Le blog Addis Ferengi, rédigé par une résidente française à Addis-Abeba, dénonce la répression en Ethiopie. Autour de cette chronique, un petit groupe de citoyens a décidé d'agir pour alerter la communauté internationale francophone et les médias.

Le 15 mai 2005, les Ethiopiens ont voté et clairement exprimé leur désaveu du gouvernement actuel, les fraudes ont été massives, les investigations truquées et la répression féroce : violations quotidiennes des Droits de l'Homme, massacres de civils désarmés, arrestations arbitraires, intimidations, tortures, persécutions et déportations en zone rurale. Un régime corrompu et armé jusqu'aux dents terrorise la population, dans l'indifférence générale.

Les pays riches ont condamné du bout des lèvres mais soutenu de fait le dictateur au nom de la stabilité.

8. Iran-un changement démocratique par le peuple iranien et sa résistance

Les mollahs n'ont pas changé et ne changeront pas. Dans une déclaration le 20 juin, le Parlement européen disait « être gravement préoccupé par les violations constantes et multiples des droits de l'homme en Iran ».
Pendant plus de dix ans, l'Europe a cherché à apaiser les mollahs en ignorant leurs énormes violations des droits de l'homme, leur quête pour un arsenal nucléaire et leur travail de sape de la paix au Moyen-Orient.

L'Europe a même donné aux mollahs ce qu'ils demandaient le plus, en mettant dans sa liste noire la seule opposition efficace aux dirigeants intégristes de l'Iran,la resistace.Cette politique s'est révélée être un échec lamentable, ne servant qu'à renforcer l'aile la plus extrémistes et la plus anti-occidentale de la théocratie au pouvoir.Il est temps d'arrêter de regarder l'Iran avec des lunettes roses.Le reste du monde devrait respecter le désir du peuple iranien pour un changement de régime et abandonner le dialogue avec les tyrans de Téhéran.

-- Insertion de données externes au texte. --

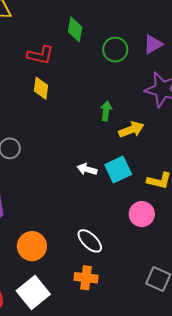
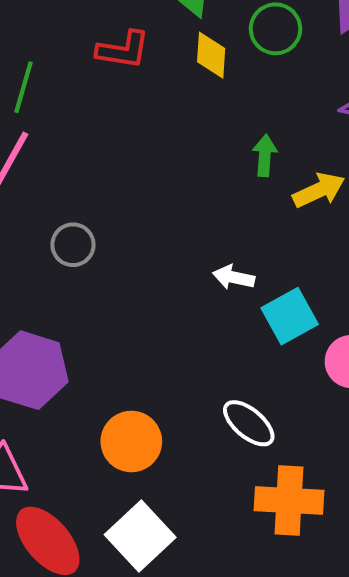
yellow diamond: (41, 88) -> (211, 55), moved
cyan square: (118, 169) -> (290, 316), moved
orange cross: (86, 278) -> (289, 501), moved, size x1.4

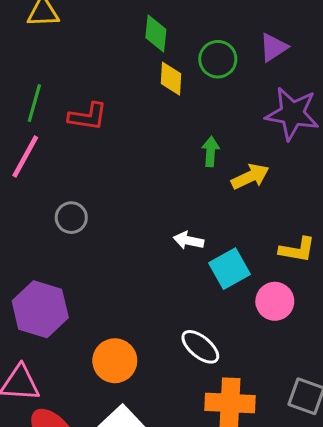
red L-shape: (123, 50) -> (88, 117), moved

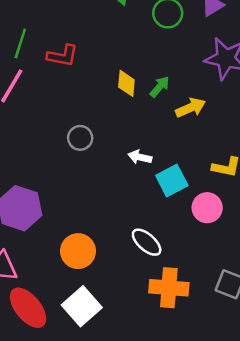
yellow diamond: (171, 79) -> (126, 83), moved
green arrow: (211, 152) -> (160, 87), turned 35
gray circle: (71, 218) -> (80, 138), moved

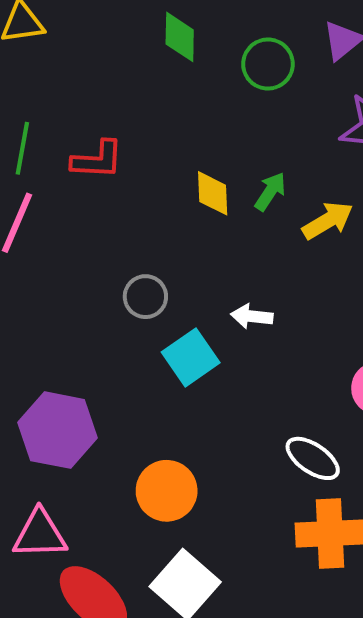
cyan square: (172, 180) -> (191, 357), moved
white ellipse: (147, 242) -> (313, 458), moved

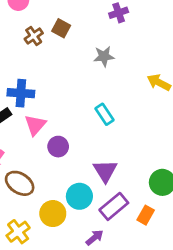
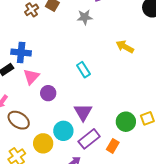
gray star: (104, 56) -> (85, 17), moved

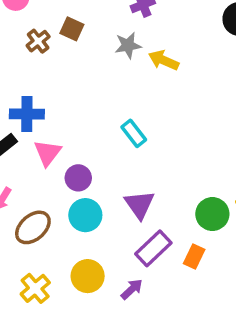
yellow arrow: (125, 47) -> (164, 60), moved
brown ellipse: (19, 120) -> (33, 227), turned -70
cyan circle: (63, 131) -> (85, 215), moved
yellow circle: (43, 143) -> (88, 276), moved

Non à la guerre! Non à la complaisance! Oui à un changement démocratique en soutenant Maryam Radjavi Deux ans se sont écoulés depuis la rafle violente contre les bureaux du Conseil national de la Résistance iranienne en France et l'interpellation de Maryam Radjavi, présidente de la République élue du CNRI ; opération résultant d'un marchandage avec le dictature religieux en Iran et qualifiée de "reddition devant le régime des mollahs " par les défenseurs des droits de l'Homme qui la jugent "sans la moindre crédibilité". Mais le politique français continue d'imposer des restrictions et de faire pression sur la résistance pour répondre à ses engagements avec Téhéran. A titre d'exemple, la manifestation pacifique et légale contre les violations des droits de l'Homme en Iran prévue le 10 février 2005 a été interdite sans la moindre justification.
Pendant ce temps, les intégristes au pouvoir en Iran posent un défi au monde entier. Outre la multiplication des violations des droits de l'Homme, comme l'exécution de jeunes mineurs de moins de 18 ans, les efforts incessants du régime pour se doter d'armes nucléaires et pour s'emparer de l'Irak menacent la paix, la sécurité et la démocratie dans toute la région.

Nous approuvons la solution avancée par Maryam Radjavi au Parlement européen en décembre dernier. Elle précisait que cette menace ne pouvait se résoudre ni par la complaisance ni par une guerre étrangère, mais par une troisième solution qui est un changement démocratique par le peuple iranien et sa résistance. Vingt-cinq années de concessions aux mollahs et de pressions contre l'opposition ont permis à ce régime de perdurer.

Mettre fin à la complaisance avec la dictature religieuse pour soutenir Maryam Radjavi, la dirigeante de l'opposition démocratique, et mettre un terme aux pressions et aux restrictions dont est victime cette opposition en France, correspond aux valeurs et aux traditions françaises et ouvre en même temps la voie à un changement démocratique en Iran. C'est la seule façon d'éviter une guerre extérieure, alors que les mollahs constituent de plus en plus une véritable menace contre la paix et la sécurité dans la région et dans le monde.